▶ [Enunciado A]:
Segundo o texto sobre o Tribunal de Futebol da Fifa, a que está ligada diretamente a competência desse órgão, de modo geral?
▶ [Enunciado B]:
Siga escrevendo o texto sobre o Tribunal de Futebol da Fifa a partir da última frase dele.

▶ [Trecho do texto]:
◆ ◆ ◆ ◆ ◆

25 de setembro de 2023 •
As principais competências do Tribunal de Futebol da Fifa
Pedro Mendonça, especial para a Máquina do Esporte
São diversos os tipos de litígio que ensejam a atuação do Tribunal de Futebol da Fifa, mas, de modo geral, constata-se que a competência do órgão se vincula diretamente ao caráter internacional de uma disputa
O leitor que acompanha mais de perto o futebol certamente já leu notícias dando conta de que algum clube foi “condenado pela Fifa” a pagar valores a outro clube, a um jogador ou mesmo a um treinador. É comum, inclusive, que a mesma notícia reporte o risco do clube devedor sofrer sanção de transfer ban (tipo de sanção esportiva que já abordei aqui) em caso de não pagamento em um prazo determinado.
Essas notícias usualmente refletem decisões emitidas pelo Tribunal de Futebol da Fifa (“Fifa Football Tribunal”, no original em inglês). Trata-se de um órgão que funciona no seio da entidade máxima do futebol mundial, e cujas principais competências pretendo apresentar ao longo do texto desta coluna. Em outras palavras, ao fim da leitura, espero que o leitor possa identificar os tipos de litígios que mais comumente demandam a atuação do Tribunal de Futebol e que, afinal, ocupam algum espaço no noticiário esportivo.

◆ ◆ ◆ ◆ ◆

▶ [Registros]:
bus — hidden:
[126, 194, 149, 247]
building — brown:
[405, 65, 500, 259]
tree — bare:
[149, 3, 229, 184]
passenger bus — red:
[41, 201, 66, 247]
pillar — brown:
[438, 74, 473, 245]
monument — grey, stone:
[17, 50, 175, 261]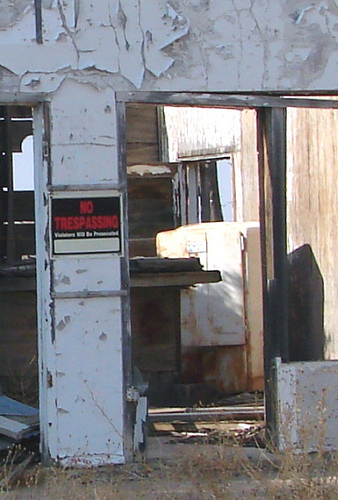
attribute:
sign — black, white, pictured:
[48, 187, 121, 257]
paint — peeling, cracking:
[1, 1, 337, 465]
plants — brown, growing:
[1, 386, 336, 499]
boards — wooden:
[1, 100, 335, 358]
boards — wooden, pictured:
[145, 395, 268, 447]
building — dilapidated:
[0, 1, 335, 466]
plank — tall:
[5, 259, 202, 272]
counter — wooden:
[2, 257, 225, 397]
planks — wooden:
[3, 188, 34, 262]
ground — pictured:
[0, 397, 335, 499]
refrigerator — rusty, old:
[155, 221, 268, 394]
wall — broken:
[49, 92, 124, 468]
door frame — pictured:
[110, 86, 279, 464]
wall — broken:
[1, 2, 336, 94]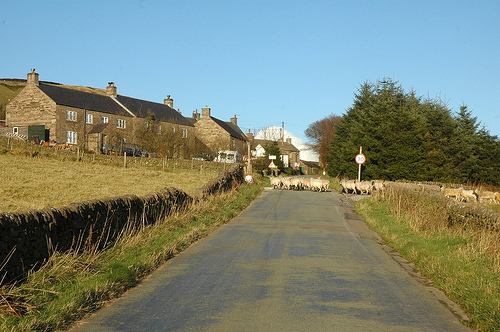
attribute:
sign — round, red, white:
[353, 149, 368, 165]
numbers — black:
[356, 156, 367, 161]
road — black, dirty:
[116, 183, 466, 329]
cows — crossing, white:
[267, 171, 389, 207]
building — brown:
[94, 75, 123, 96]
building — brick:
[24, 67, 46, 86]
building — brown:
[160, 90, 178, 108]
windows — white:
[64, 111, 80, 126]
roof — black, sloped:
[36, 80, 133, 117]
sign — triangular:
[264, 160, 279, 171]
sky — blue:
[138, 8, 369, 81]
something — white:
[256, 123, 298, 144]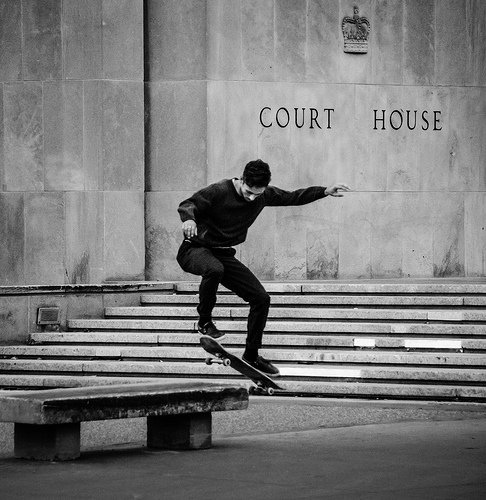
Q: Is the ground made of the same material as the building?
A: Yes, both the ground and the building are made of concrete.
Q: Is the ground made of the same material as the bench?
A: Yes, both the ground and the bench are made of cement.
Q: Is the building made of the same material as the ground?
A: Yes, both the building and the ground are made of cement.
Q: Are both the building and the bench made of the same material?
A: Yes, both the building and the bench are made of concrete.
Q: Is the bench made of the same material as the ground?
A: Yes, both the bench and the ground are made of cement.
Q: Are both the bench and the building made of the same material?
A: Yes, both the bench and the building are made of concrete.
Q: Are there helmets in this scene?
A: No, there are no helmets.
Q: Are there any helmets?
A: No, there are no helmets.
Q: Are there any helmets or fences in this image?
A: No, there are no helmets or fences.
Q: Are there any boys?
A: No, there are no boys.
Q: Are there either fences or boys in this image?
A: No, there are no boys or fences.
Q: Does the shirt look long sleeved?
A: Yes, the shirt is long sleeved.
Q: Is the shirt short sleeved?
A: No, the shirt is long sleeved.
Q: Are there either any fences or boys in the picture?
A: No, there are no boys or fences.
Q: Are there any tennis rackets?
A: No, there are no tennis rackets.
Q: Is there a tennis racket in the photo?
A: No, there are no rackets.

◆ ◆ ◆ ◆ ◆

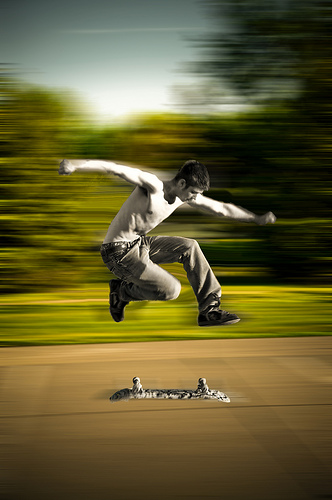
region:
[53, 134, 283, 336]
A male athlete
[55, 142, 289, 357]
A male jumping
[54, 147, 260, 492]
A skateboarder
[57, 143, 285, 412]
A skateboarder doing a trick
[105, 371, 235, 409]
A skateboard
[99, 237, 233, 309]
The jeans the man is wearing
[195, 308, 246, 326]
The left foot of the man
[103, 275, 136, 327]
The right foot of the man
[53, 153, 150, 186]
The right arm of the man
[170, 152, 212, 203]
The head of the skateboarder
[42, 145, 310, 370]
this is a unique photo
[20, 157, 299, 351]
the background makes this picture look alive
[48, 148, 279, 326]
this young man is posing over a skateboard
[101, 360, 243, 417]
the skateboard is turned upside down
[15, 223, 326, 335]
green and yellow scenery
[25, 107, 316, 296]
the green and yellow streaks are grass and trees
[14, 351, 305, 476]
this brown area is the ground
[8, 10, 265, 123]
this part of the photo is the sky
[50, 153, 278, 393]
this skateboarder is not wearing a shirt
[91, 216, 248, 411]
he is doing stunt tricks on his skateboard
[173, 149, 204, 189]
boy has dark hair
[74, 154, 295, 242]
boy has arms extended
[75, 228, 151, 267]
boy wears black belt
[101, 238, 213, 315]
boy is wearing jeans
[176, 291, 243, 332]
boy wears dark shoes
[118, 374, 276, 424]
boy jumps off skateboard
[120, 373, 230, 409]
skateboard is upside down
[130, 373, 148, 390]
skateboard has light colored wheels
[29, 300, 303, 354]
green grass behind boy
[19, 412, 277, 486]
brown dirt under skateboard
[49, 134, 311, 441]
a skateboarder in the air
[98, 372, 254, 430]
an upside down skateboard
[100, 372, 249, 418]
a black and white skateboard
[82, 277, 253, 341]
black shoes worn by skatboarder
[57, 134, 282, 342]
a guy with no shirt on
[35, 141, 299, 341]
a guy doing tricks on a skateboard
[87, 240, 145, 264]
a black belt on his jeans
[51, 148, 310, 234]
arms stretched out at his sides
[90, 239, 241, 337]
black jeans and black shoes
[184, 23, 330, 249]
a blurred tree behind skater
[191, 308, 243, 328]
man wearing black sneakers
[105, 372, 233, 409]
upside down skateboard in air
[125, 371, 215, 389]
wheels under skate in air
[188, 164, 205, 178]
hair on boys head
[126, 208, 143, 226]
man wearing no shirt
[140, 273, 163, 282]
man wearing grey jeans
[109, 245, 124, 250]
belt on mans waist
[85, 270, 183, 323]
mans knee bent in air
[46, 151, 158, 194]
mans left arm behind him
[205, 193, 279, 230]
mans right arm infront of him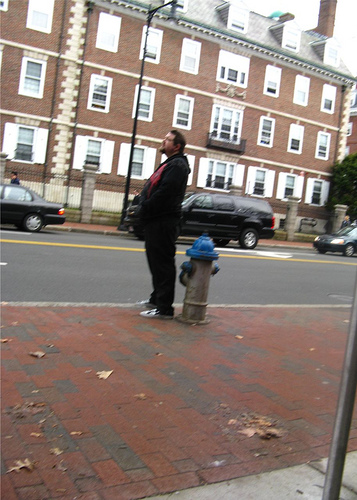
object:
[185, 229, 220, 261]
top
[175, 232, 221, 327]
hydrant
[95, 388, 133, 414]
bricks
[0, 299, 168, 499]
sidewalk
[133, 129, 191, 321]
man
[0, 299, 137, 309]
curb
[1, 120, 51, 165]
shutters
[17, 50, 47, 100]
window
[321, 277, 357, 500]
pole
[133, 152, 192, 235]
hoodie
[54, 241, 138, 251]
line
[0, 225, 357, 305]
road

◆ ◆ ◆ ◆ ◆

▶ [Resposta A]:
Ao caráter internacional de uma disputa.

▶ [Resposta B]:
As principais competências do Tribunal de Futebol decorrem basicamente de dois regulamentos. O Regulamento sobre Status e Transferência de Jogadores (o Fifa RSTP, do inglês “Regulations on the Status and Transfer of Players”) traz competências das mais diversas, concernentes a relações estabelecidas entre clubes, atletas, treinadores e até mesmo federações nacionais (estas últimas na condição específica de empregadoras de treinadores de seleções nacionais). Por sua vez, o novíssimo Regulamento de Agentes Fifa atribui ao Tribunal de Futebol uma competência específica: julgar litígios decorrentes de (ou conectados a) contratos de representação de dimensão internacional entre um agente e seu cliente.
A identificação da competência do Tribunal de Futebol em casos relacionados a agentes, portanto, depende essencialmente da compreensão acerca do conceito de “dimensão internacional” exposto no artigo 2, parágrafo 2, do Regulamento de Agentes Fifa: considera-se que um contrato de representação tem dimensão internacional quando ele rege serviços de agente de futebol relacionados a pelo menos uma transação conectada a uma transferência internacional. Assim, de modo simplificado, pode-se dizer que o agente terá a possibilidade de pleitear seus direitos perante o Tribunal de Futebol, se a demanda tiver como base um contrato de representação por meio do qual tenham sido prestados serviços de agenciamento relacionados a pelo menos uma transferência internacional.
É importante ter em conta, contudo, que o conceito de “dimensão internacional” adotado pelo Regulamento de Agentes Fifa é diferente daquele já há muito consagrado pelo Fifa RSTP para identificar relações entre clubes, atletas, treinadores e federações nacionais sujeitas à jurisdição do Tribunal de Futebol.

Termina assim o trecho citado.